再び
その間に男は少し希望を覚えた。
この距離まで近づけた冒険者はいないはずだ、まだチャンスはあると。
俺は頭がキレる。さすがだと。自画自賛しながら
「剣を抜け!!弓はその場でいい矢を放て!!」
この選択が彼らの命運を分けることとなる。
狂狐は基本戦闘放棄をし、その場を離れるモノを追いはしない。
コトを狙われたことで多少イラッとしたものの、そこまで狂狐は人間に興味が無い。
再び至近距離で矢が放たれる。
狂狐は片手で招き猫のようなポーズで無気力に腕を振り下ろした。
『バシッッ!』
「はっ?」
「……。」
今見た光景にその場にいた誰もが目を疑った。
ただ無造作の振り下ろしたそう長くない前足は触れる距離にない弓矢を風圧だけで全てたたき落とした。

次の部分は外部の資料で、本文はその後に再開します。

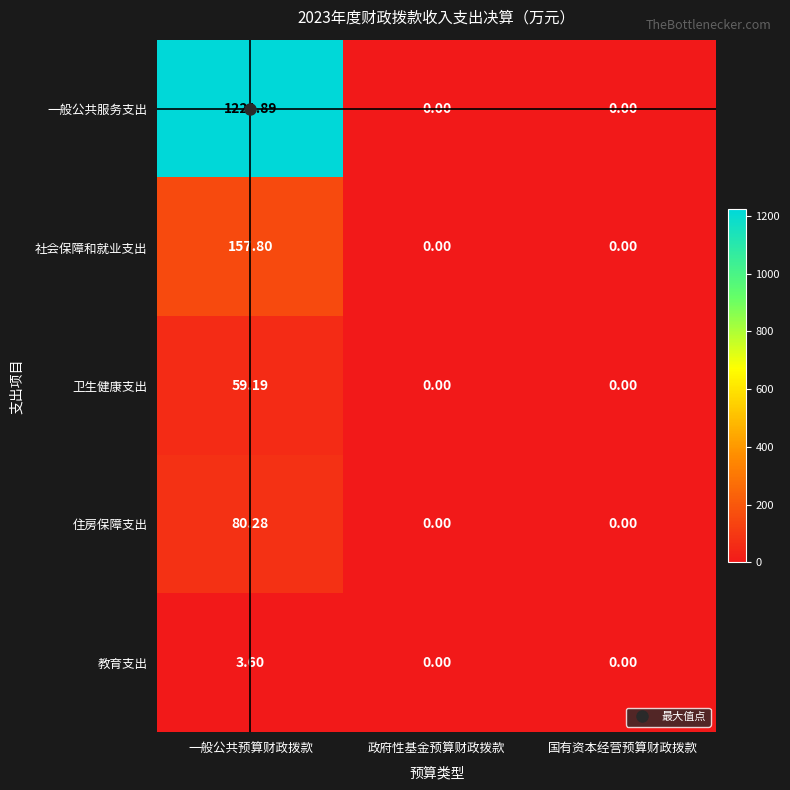

Rank the series at 一般公共预算财政拨款 from lowest to highest value.

教育支出, 卫生健康支出, 住房保障支出, 社会保障和就业支出, 一般公共服务支出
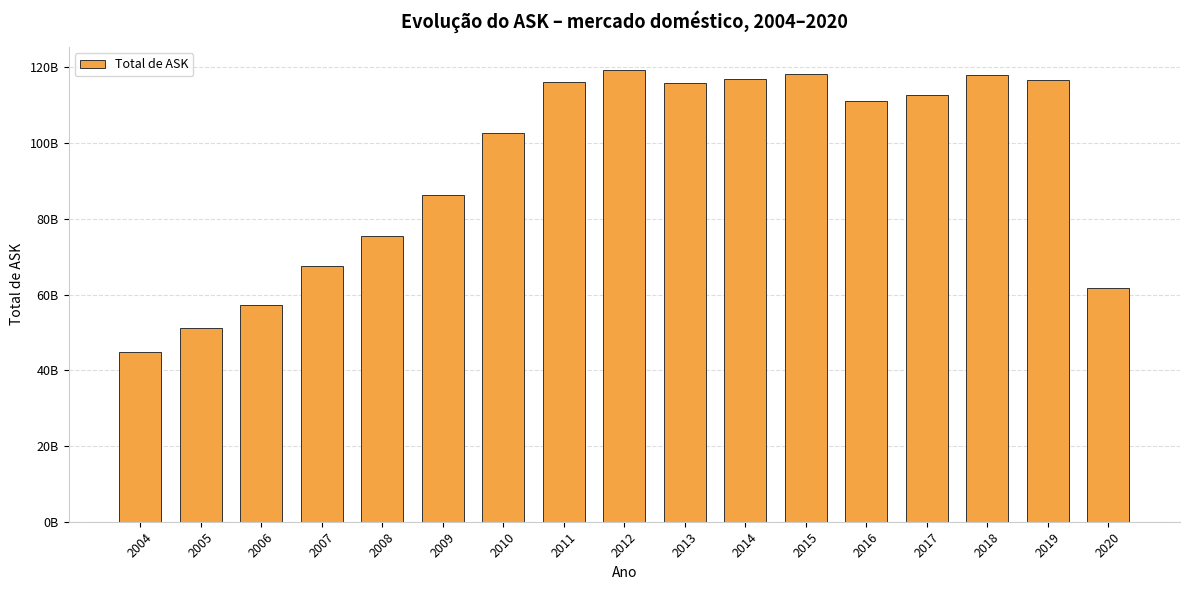

What is the ratio of the value at 2017 to the value at 2020?

1.8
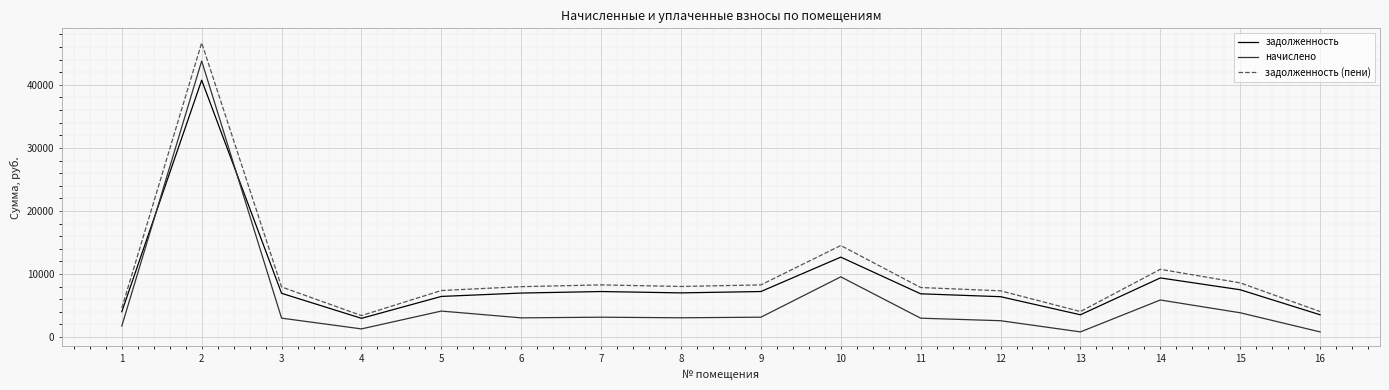

Where is задолженность (пени) nearest to the value 25037?

10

そのままペロリと前足を舐め、「まだ何かするの?」という表情で目の前の冒険者達を見る。
それでも後ろで気を失っているコトをかばいながらの戦闘に光明を見出す男は
「後ろのガキを狙え!」
相手が人間ならば「卑怯なやつ」と蔑まれるような発言も動物相手には関係ない。
弓が射られるその刹那。
狂狐の体毛がブワッと膨らみ、飛び散る雨の雫が金色に光る。
すると狂狐の中から何かが飛び出してきた。
「うわああぁぁぁっ!!?」
――――――
冒険者達の野太い悲鳴が響いてる頃。
俺の目の前には予想し得なかった男達が立っていた。
「森が騒がしいと思えば…またお前か。」
体長二メートル、体重は有に百を超える。
それでいてその質量のほとんどが筋肉である。
誰が見ても屈強、それが二人。
色違いのお揃いの軽鎧を身にまとい、髪型からその筋肉の質までそっくりな、まるで仁王像が二つ並んでいるかのよう。
「マッスルブラザーズ…。」
いつものように後方に控えている弟がずいっと前へ出てくる。
「おうおう。此処であったが百年目!」
めんどくさい奴らに会っちゃったな…。
まるでコンビニ前で屯してるヤンキーにからまれてる気分だ。